Taranterra, quando dare un senso al teatro significa riscoprire se stessi

Nella suggestiva ambientazione della casina Vanvitelliana il testo di Mimmo Grasso con la regia di Massimo Maraviglia
Servizio di Francesco Gaudiosi

Napoli, Bacoli - Comprendere lo spettacolo “Taranterra” senza averlo ammirato dal vivo sarebbe impossibile; come definirlo semplicemente bello potrebbe risultare banale e stantio. Taranterra va oltre, si potrebbe quasi collocare in una dimensione metafisica, dove la razionalità dell’abitudine teatrale deve fare i conti con il ritorno al passato della sacralità del gesto scenico. Taranterra è la danza della terra, all’interno della quale attore, coro, musica e danza costituiscono un “gesto fuso”, evocando il rito, la genesi o la riscoperta di relazioni misteriche o analogiche tra i corpi e le loro espressioni. Nella messa in scena gli attori danno vita a quadri servendosi ora dei loro stessi corpi, ora di tammorre, ora di bastoni e tessuti che modificano in continuazione lo spazio dell’azione. Ogni sintesi creata dagli attori potrebbe definirsi come affermazione di una nuova tesi, parlando in termini hegeliani. Ed è proprio a tal proposito che oserei definire questo come uno spettacolo “hegeliano” dove la riscoperta e l’affermazione dell’individuo avviene solo nel ricongiungimento con un Assoluto, con una spiritualità metafisica nella quale lo spettatore neanche si accorge di essersi addentrato.
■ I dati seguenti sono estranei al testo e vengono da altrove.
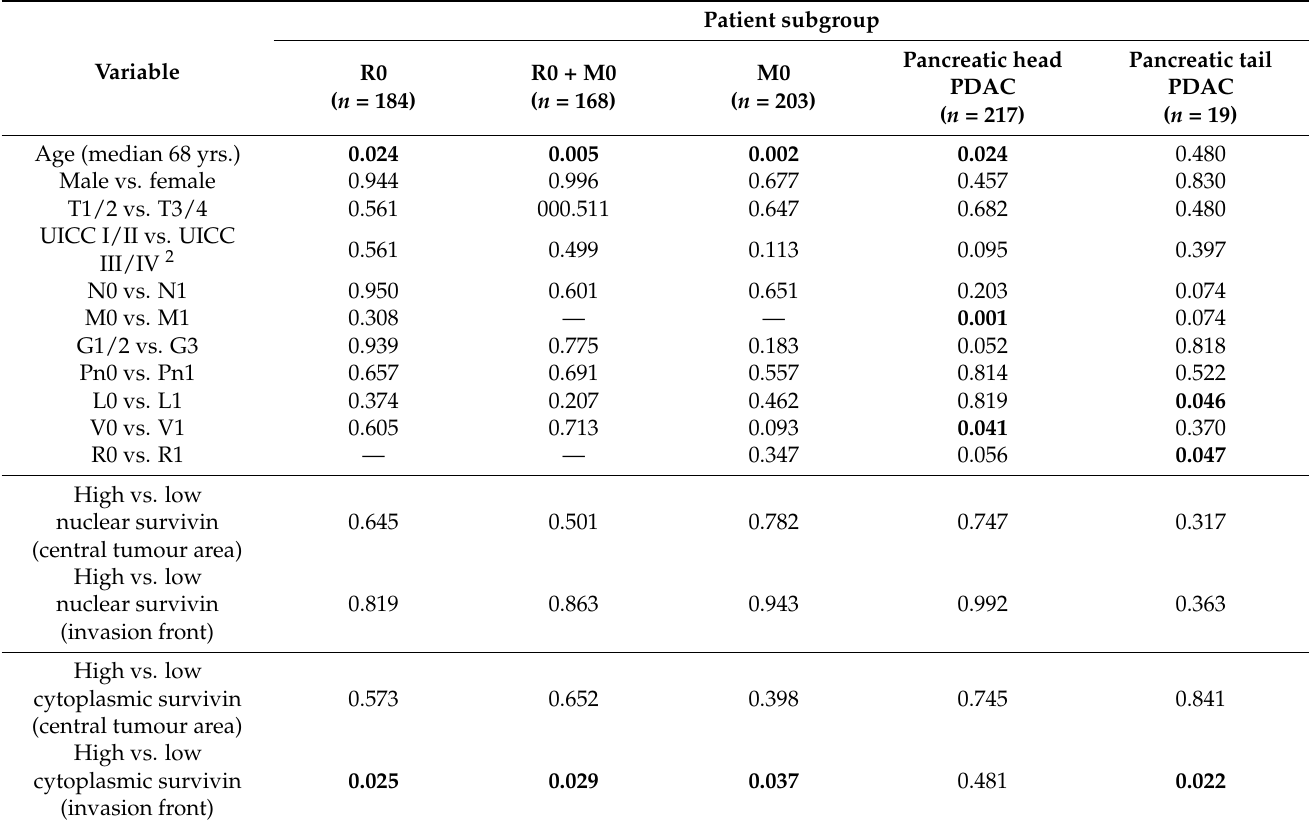
Table 5. Univariate subgroup analysis for overall survival 1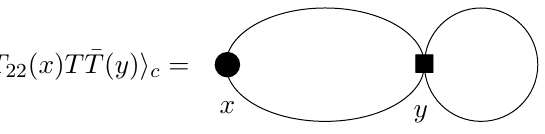
Figure 1 . Diagrammatic representation of h T 22 ( x ) T ¯ T ( y ) i c for free fields. The solid lines represent propagators of either free scalar field or Dirac fermion. Solid dot and square denote insertions of the stress tensor component T 22 and T ¯ T respectively. This correlation function is used to calculate h K T ¯ T i for free field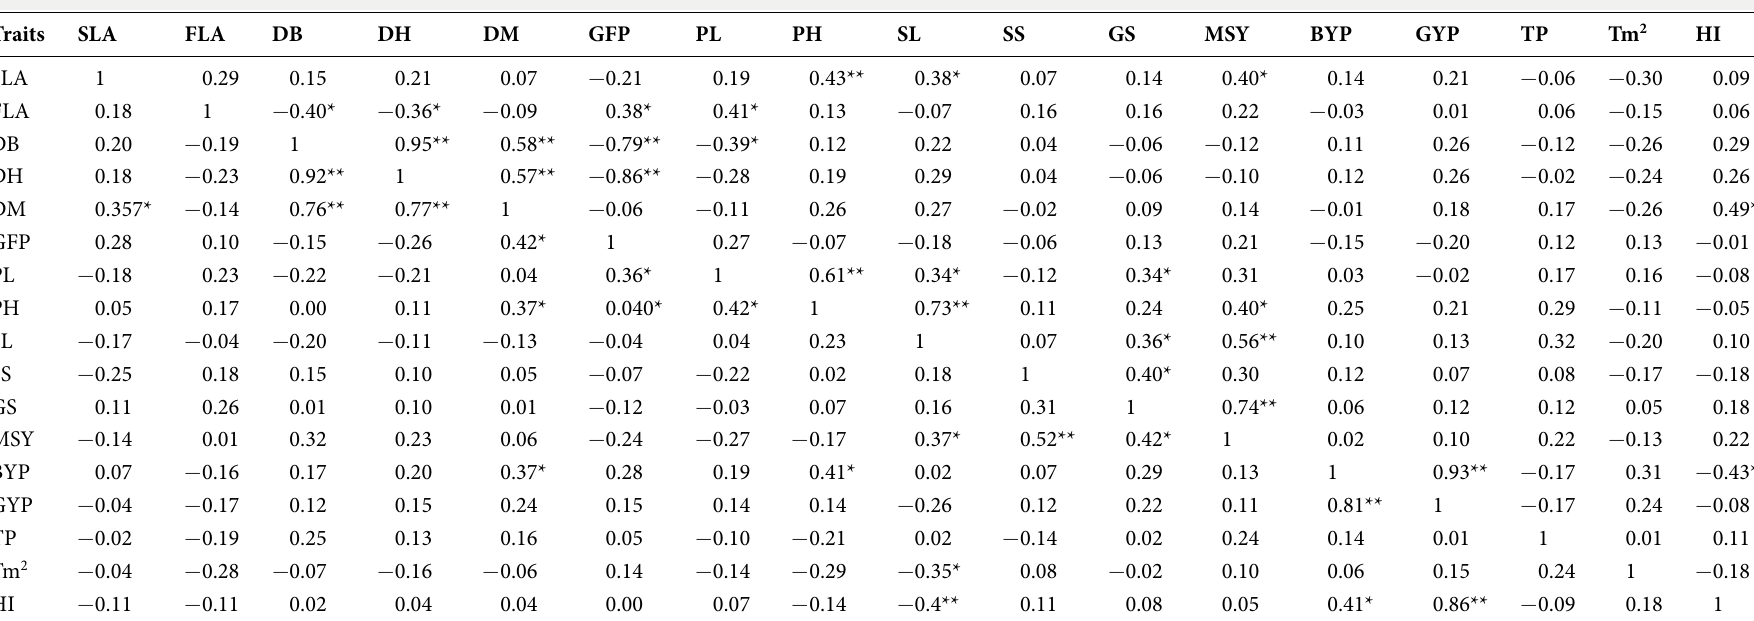
Table 5 Pearson’s correlation coefficients ( r ) among agronomic traits of the wheat genotypes observed in moisture stress (MS) (upper diagonal) and well-watered (WW) conditions (lower diagonal).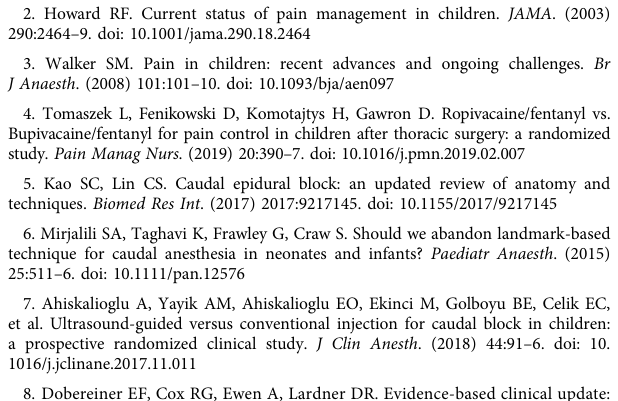
Supplementary Figure 2 Funnel plot of comparison of combined group and control group: A. Pain score at 24h (T5); B. First postoperative analgesic supplementation time; C. Incidence of postoperative adverse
Lo spettacolo non ha un punto di inizio preciso, è tutto concepito come un’unica “opera aperta”: una struttura a spirale dove tanti cerchi si aprono per ricongiungersi solo nell’epilogo. La ripresa del teatro greco, quella che va all’essenza del messaggio comunicativo, ed alla relativa catarsi dello spettatore, è evidente. Lo spettatore solo alla fine scopre di essere stato immerso in una ritualità, un’ascensione che rievoca il Dionisio e l’Apollo del teatro greco. L’emozione che regalano alcuni quadri è unica, ed a suggellare questa magnifica atmosfera è la voce dell’attore Ettore Nigro. Lo spettacolo si propone di creare un filo unico che ricorda un piano sequenza cinematografico, rendendo lo spettacolo magnetico e privo di cali di attenzione. Il tutto inserito nella magnifica atmosfera della casina Vanvitelliana. Taranterra è uno spettacolo “senza fissa dimora”, “pensato per essere rappresentato ovunque il teatro possa tornare ad essere un momento collettivo di reciproco riconoscimento profondo, tra chi offre e riceve, chi riceve e offre”.